13. Ms Solanki remained steadfast in her submission that the new version of the Rule could apply as she had maintained before the First-tier Tribunal. For my part, I do not see how reliance upon [39] of YM (Uganda) nor [15] of MF (Nigeria) can be of assistance to the Appellant in this scenario. The implementation of the Rules as reflected in HC532 are surprisingly clear to my mind. Consequently, the judge ought to have applied the "no ties" test.
14. However, that is not the end of the matter. Ms Solanki drew my attention to the Explanatory Memorandum annexed to HC532 at paragraph 7.16 which states as follows:
'? The amendments to the Immigration Rules on family and private life in Appendix FM and paragraphs 276ADE-276DH made by this Statement of Changes do not represent any substantive change to the policies reflected in the Statement of Changes HC 194 which came into force on 9 July 2012, but ensure consistency of language with that used in section 19 of the 2014 Act, which now provides statutory underpinning for those policies ?
15. To my mind, it is absolutely clear that the changes to rule 276ADE(1)(vi) upon which the Respondent's main ground of appeal turns, did not introduce any substantive change to the rule in question.
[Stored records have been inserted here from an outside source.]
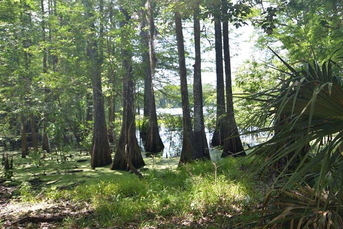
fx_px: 295
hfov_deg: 59.5
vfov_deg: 42.3
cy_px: 112
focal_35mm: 31
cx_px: 215
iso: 200
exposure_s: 1/500
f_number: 2.8
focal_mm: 16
That is made plain by the above passage and represents the view of the Secretary of State put before Parliament when implementing the proposed changes. Therefore, given the Respondent's stance upon those rules, I find that even if the judge should have applied the "no ties" test, there is no difference between the application of the "no ties" test and the "very significant obstacles" test. Consequently, the judge did not materially err in law as the application of either rule should and would have yielded the same outcome in considering the Appellant's private life under the Immigration Rules.
16. As accepted by Ms Sreeraman, as that ground was unsuccessful the remainder become irrelevant given the Appellant's success under the Rules. Notwithstanding that stance, in any event, I do find that the judge's findings are sufficiently reasoned and the complaint that the decision is unlawfully deficient in its reasoning is wholly without merit. It is also plain that the judge's consideration of Article 8 is compliant with higher jurisprudence and the judge was aware that the Rules are not a complete code and was considering Article 8 for the sake of completeness. Such diligence, whilst unnecessary given my findings on rule 276ADE(1)(vi), is not consequently an error in law given that it is superfluous. Finally, it is clear that the judge gave consideration to section 117 of the 2002 Act given her extensive consideration of these matters at paragraphs 61-70 of the determination.
17. Consequently, given my findings above, the grounds do not reveal an error of law such that the decision should be set aside.
Decision
18. The appeal to the Upper Tribunal is dismissed.
19. The decision of the First-tier Tribunal is affirmed.